Jobs:
[a] According to the data ingestion page, what is the only required parameter when reading delimited files?
[b] Rewrite the paragraph of the data ingestion page that begins "From the result, you can see" as a short bulleted list.

![Impressions](https://PixelServer20190423114238.azurewebsites.net/api/impressions/MachineLearningNotebooks/work-with-data/dataprep/how-to-guides/data-ingestion.png)

# Data Ingestion


In [None]:
import azureml.dataprep as dprep

Data Prep has the ability to load different types of input data. You can use auto-reading functionality to detect the type of a file, or directly specify a file type and its parameters.

## Table of Contents
[Read Lines](#lines)<br>
[Read CSV](#csv)<br>
[Read Compressed CSV](#compressed-csv)<br>
[Read Excel](#excel)<br>
[Read Fixed Width Files](#fixed-width)<br>
[Read Parquet](#parquet)<br>
[Read Part Files Using Globbing](#globbing)<br>
[Read JSON](#json)<br>
[Read SQL](#sql)<br>
[Read PostgreSQL](#postgresql)<br>
[Read From Azure Blob](#azure-blob)<br>
[Read From ADLS](#adls)<br>
[Read From ADLSGen2](#adlsgen2)<br>
[Read Pandas DataFrame](#pandas-df)<br>
[Read From HTTP/HTTPS Link](#http)<br>

<a id="lines"></a>

## Read Lines

One of the simplest ways to read data using Data Prep is to just read it as text lines.

In [None]:
dflow = dprep.read_lines(path='../data/crime.txt')
dflow.head(5)

With ingestion done, you can go ahead and start prepping the dataset.

In [None]:
df = dflow.to_pandas_dataframe()
df

<a id="csv"></a>

## Read CSV

When reading delimited files, the only required parameter is `path`. Other parameters (e.g. separator, encoding, whether to use headers, etc.) are available to modify default behavior.
In this case, you can read a file by specifying only its location, then retrieve the first 5 rows to evaluate the result.

In [None]:
dflow_duplicate_headers = dprep.read_csv(path='../data/crime_duplicate_headers.csv')
dflow_duplicate_headers.head(5)

From the result, you can see that the delimiter and encoding were correctly detected. Column headers were also detected. However, the first line seems to be a duplicate of the column headers. One of the parameters is a number of lines to skip from the files being read. You can use this to filter out the duplicate line.

Provided material:
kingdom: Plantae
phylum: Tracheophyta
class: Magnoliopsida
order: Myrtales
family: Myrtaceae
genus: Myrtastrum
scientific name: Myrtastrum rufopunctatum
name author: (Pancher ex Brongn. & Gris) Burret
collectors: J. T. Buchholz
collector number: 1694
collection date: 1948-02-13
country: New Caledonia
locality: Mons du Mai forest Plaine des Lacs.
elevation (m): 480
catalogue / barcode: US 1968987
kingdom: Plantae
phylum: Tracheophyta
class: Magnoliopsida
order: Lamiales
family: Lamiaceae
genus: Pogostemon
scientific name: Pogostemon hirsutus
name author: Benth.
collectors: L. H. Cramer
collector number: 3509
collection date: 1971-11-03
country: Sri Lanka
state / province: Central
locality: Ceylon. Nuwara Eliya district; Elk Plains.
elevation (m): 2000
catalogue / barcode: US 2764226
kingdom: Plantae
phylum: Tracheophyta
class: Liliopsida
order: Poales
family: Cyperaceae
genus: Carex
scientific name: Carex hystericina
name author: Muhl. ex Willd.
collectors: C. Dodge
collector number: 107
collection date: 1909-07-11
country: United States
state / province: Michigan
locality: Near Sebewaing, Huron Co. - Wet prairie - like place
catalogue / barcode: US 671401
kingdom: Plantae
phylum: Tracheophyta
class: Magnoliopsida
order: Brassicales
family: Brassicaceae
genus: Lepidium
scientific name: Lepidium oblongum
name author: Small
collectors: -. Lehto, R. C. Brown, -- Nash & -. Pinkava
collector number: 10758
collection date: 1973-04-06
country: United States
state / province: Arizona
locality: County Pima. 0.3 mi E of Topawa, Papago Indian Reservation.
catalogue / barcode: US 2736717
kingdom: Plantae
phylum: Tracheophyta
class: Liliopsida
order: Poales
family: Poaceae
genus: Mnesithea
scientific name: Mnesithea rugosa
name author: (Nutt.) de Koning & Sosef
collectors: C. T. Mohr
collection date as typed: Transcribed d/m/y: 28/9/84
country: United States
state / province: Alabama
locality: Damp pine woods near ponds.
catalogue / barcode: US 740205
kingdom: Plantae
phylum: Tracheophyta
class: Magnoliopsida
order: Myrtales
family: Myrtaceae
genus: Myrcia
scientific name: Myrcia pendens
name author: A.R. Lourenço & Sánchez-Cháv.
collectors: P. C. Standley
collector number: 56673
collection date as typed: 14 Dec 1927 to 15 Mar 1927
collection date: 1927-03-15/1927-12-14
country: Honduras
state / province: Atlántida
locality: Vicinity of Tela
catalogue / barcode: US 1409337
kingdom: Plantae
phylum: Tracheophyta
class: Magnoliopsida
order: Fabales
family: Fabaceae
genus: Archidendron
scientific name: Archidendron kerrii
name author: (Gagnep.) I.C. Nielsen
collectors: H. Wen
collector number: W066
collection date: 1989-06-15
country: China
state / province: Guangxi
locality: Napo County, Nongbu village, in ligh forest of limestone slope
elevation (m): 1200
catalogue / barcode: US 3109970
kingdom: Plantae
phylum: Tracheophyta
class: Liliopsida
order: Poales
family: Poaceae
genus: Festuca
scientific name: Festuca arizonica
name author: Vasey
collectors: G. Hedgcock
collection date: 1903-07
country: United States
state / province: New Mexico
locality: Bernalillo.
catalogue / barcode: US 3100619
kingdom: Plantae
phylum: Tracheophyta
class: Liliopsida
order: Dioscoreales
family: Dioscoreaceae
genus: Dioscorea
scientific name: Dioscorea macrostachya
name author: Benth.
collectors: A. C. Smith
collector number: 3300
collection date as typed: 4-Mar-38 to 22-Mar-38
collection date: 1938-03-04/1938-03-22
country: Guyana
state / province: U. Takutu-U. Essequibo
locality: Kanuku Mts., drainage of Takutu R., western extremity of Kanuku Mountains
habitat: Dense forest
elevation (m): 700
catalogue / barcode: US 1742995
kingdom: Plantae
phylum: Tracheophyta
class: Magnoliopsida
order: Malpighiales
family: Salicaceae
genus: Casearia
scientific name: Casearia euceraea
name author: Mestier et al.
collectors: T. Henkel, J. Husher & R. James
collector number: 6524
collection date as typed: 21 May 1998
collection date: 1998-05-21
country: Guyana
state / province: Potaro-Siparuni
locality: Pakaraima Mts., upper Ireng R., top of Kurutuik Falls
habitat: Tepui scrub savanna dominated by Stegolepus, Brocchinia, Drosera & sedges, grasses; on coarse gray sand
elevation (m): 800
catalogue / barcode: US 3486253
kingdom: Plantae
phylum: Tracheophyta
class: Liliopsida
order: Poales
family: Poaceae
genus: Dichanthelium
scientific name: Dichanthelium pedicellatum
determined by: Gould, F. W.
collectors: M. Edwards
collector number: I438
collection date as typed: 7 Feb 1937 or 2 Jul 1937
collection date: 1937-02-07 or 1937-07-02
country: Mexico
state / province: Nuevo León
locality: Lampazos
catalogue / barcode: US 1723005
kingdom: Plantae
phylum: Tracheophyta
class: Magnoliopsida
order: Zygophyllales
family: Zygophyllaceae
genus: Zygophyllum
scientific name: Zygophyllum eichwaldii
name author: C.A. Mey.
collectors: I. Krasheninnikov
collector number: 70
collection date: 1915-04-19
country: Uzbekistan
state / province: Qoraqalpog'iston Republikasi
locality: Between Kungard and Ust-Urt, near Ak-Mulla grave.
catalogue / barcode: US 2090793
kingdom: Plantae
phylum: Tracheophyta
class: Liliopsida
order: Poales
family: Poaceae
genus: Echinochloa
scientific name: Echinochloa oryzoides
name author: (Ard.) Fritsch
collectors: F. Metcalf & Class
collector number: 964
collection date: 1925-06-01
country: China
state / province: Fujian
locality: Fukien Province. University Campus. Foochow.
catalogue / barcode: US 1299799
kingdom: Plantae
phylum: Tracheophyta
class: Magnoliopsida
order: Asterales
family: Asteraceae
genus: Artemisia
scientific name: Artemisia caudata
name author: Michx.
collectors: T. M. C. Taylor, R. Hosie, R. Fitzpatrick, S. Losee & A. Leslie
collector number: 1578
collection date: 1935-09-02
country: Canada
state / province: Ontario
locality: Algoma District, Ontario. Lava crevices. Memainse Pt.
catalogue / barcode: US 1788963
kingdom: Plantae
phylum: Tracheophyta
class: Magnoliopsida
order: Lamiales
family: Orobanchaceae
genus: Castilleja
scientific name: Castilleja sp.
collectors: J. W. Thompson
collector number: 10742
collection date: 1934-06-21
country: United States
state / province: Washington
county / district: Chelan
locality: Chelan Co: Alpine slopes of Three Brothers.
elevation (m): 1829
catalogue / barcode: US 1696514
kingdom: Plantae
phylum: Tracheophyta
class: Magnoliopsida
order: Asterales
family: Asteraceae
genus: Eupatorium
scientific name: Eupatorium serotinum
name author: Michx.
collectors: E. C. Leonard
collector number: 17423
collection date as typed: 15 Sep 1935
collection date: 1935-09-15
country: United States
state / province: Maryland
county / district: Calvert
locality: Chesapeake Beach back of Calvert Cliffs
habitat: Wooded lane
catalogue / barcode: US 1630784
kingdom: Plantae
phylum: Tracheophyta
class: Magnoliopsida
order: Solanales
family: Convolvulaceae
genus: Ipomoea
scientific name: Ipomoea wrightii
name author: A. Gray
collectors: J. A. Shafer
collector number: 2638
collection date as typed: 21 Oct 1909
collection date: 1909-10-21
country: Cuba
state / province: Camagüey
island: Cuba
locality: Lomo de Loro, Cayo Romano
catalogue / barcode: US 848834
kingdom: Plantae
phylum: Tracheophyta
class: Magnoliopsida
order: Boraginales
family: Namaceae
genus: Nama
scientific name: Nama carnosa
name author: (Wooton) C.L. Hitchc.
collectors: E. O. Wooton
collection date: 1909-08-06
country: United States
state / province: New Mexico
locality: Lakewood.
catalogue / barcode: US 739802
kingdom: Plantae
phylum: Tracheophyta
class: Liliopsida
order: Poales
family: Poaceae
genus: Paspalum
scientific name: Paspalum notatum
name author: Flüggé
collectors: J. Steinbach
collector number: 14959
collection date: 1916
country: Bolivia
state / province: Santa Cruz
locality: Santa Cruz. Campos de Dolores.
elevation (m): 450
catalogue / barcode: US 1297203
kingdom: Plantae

Answers to the problems:
[a] `path`

[b]
- The delimiter and encoding were correctly detected.
- Column headers were also detected.
- The first line appears to duplicate the column headers.
- A parameter sets how many lines to skip from the files being read, and it can filter out the duplicate line.